Question 3.       Will you only be seeking HPSA designations for your new location (15611 South Ninth Street, Patterson CA 95363), or is there a need to update the designation for existing locations?

                                 We prefer the entire healthcare campus (land between 9th, Ward, Sperry, and Las Palmas be HPSA designated – since it is new construction on virgin land we do not have the final address for the campus. However, it is contiguous land excluding a street that bisects the property (see image below).

Aerial view of a city area with a highlighted zone, sports fields, buildings, roads, and dense housing.

 

 

Question 4.       The RFP primarily mentions the HPSA application as opposed to MUA/P. Were you also wanting to consider requesting MUA or MUP status? I ask because the Look-Alike Initial Designation Application requires that “You serve in whole or part a Medically Underserved Area or Population (MUA/P)” but based on the map of your service area, it looks like there is currently no MUA/P in your service area. If you were thinking that your service area would expand to incorporate existing MUAs, that would be helpful to know.

                                 Our service area is limited by our district boundaries, and an initial analysis would have to be conducted to ensure that our area qualifies. However, Golden Valley Health Centers has an FQHC less than one mile away and in the same town.

 

Question 5.       Regarding Task #1, the 3rd bullet point notes “Prepare and submit a complete HPSA application through the HRSA portal.” As I understand it, the California Primary Care Office would actually submit the application to HRSA. If I have misunderstood or the CA PCO told you otherwise, please let me know.

                           I believe you may be correct, and if the application submission is other than as stated in the 3rd bullet point, the task would be updated.

 

Question 5.       For Task #2’s 2nd bullet (Evaluate the feasibility, benefits, and risks of FQHC conversion), can I assume that you would like a robust financial analysis as part of understanding the benefits or do you already have a good understanding of the financial impact? We have great financial consultants who can do that work, so I’m just seeking direction to help understand the depth of the work on our end.

                           We have a clear understanding of our RHC financials and significant financial history. It would be an analysis on what converting from RHC to FQHC would impact (i.e., lost funding sources, gained funding sources).

 

Question 7.       Regarding project timeline, because the process to become an FQHC would depend upon successful designation of MUA/P status, it could make sense to include a decision point in the timeline that may include a pause in work. As such, we would plan to provide cost estimates distinctly to that point. It can take several months to hear back from HRSA, but if you would like the consultant to move forward with an FQHC preparation work and assume success with the MUA designation, please let me know.

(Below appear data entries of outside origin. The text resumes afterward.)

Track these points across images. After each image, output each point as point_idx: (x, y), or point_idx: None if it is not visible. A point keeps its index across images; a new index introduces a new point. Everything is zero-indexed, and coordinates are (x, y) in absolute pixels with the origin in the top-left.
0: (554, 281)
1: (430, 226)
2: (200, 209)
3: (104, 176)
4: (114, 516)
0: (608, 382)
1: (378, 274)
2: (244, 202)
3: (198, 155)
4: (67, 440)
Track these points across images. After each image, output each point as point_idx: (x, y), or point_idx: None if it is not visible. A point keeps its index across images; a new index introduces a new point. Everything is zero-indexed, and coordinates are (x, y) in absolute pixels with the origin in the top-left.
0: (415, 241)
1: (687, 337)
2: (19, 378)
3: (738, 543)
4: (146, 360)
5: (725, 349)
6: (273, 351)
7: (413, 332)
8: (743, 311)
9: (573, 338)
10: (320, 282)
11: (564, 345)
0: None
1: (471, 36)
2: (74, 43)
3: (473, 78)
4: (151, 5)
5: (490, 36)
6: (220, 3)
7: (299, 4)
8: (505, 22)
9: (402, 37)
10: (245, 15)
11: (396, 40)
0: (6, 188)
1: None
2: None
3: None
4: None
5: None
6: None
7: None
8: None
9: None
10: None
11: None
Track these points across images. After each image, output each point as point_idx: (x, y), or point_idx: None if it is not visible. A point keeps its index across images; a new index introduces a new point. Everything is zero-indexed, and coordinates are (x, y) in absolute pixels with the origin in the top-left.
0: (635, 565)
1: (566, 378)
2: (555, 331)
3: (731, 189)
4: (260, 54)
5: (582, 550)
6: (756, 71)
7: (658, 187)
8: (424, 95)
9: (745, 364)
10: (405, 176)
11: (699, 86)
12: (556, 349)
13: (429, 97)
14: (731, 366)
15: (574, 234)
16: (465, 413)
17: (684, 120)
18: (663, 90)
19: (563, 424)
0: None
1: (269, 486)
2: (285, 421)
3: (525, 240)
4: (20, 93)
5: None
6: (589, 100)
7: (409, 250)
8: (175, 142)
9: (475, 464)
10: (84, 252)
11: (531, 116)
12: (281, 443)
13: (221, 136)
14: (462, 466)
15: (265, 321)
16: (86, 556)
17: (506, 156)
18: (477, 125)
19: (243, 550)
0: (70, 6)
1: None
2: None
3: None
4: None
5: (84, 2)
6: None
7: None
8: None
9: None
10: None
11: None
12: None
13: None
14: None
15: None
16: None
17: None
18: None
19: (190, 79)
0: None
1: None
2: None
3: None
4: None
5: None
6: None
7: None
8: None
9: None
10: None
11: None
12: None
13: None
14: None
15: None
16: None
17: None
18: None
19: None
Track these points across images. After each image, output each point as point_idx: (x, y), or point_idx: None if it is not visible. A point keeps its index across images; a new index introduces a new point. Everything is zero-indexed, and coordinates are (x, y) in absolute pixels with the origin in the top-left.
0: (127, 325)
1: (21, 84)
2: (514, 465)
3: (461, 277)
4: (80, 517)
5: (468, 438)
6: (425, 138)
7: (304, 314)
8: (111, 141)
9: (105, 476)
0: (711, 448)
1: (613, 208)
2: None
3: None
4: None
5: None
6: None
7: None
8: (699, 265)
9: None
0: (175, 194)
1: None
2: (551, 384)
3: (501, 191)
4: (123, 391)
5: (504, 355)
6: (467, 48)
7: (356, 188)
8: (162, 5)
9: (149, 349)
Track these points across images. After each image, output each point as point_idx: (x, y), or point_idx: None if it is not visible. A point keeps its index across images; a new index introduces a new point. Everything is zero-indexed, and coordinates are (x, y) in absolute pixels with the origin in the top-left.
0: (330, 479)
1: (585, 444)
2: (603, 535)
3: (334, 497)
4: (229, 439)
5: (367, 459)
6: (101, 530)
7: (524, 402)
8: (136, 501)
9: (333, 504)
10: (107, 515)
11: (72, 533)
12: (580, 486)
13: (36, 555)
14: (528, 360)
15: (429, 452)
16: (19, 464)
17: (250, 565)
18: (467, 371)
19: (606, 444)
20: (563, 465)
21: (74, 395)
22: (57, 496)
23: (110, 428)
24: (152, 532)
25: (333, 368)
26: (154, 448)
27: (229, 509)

                          I believe the most effective approach to this is to break the MUA/P and FQHC application preparation work into two segments with separate costs. The final contract negotiations can address the timing and totality of the scope of work.

 

Question 8.       Similarly, during the part of the project that analyzes and plans for DPH to meet FQHC requirements, there may be a significant lag time to complete a Look-Alike application because you can only submit that application once your organization already meets all FQHC requirements. Not yet knowing your organization, we can put a range of times in our RFP response. If you prefer another approach, again please let me know.

                            That would be acceptable.